### Datos del ejercicio
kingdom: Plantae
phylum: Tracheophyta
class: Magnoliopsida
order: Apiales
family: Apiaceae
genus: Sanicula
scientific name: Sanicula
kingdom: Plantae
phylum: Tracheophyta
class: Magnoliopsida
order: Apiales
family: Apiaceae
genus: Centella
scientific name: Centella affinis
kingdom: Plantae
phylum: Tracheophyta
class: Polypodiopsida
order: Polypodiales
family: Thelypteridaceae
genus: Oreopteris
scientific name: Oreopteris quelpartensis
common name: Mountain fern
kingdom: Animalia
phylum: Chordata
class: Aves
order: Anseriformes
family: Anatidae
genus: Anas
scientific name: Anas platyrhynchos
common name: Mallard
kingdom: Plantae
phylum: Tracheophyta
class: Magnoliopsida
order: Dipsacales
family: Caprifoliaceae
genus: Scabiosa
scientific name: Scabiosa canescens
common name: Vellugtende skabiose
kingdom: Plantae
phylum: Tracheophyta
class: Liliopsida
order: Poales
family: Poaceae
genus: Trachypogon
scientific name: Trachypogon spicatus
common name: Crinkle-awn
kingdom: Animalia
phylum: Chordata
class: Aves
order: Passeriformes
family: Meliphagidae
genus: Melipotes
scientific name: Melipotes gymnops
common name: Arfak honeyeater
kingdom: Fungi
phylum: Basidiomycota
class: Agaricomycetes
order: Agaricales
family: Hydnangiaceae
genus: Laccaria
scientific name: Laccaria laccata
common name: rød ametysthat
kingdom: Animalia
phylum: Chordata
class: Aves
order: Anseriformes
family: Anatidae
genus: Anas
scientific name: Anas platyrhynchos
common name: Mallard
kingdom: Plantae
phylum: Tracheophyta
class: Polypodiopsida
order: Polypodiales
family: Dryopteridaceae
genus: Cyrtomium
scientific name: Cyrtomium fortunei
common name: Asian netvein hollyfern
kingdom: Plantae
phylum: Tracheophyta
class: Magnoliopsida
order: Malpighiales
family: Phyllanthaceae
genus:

### Instrucción
Cuenta cuántas líneas de los datos de arriba contienen la palabra "scientific". Responde solo con el número.

### Resultado
10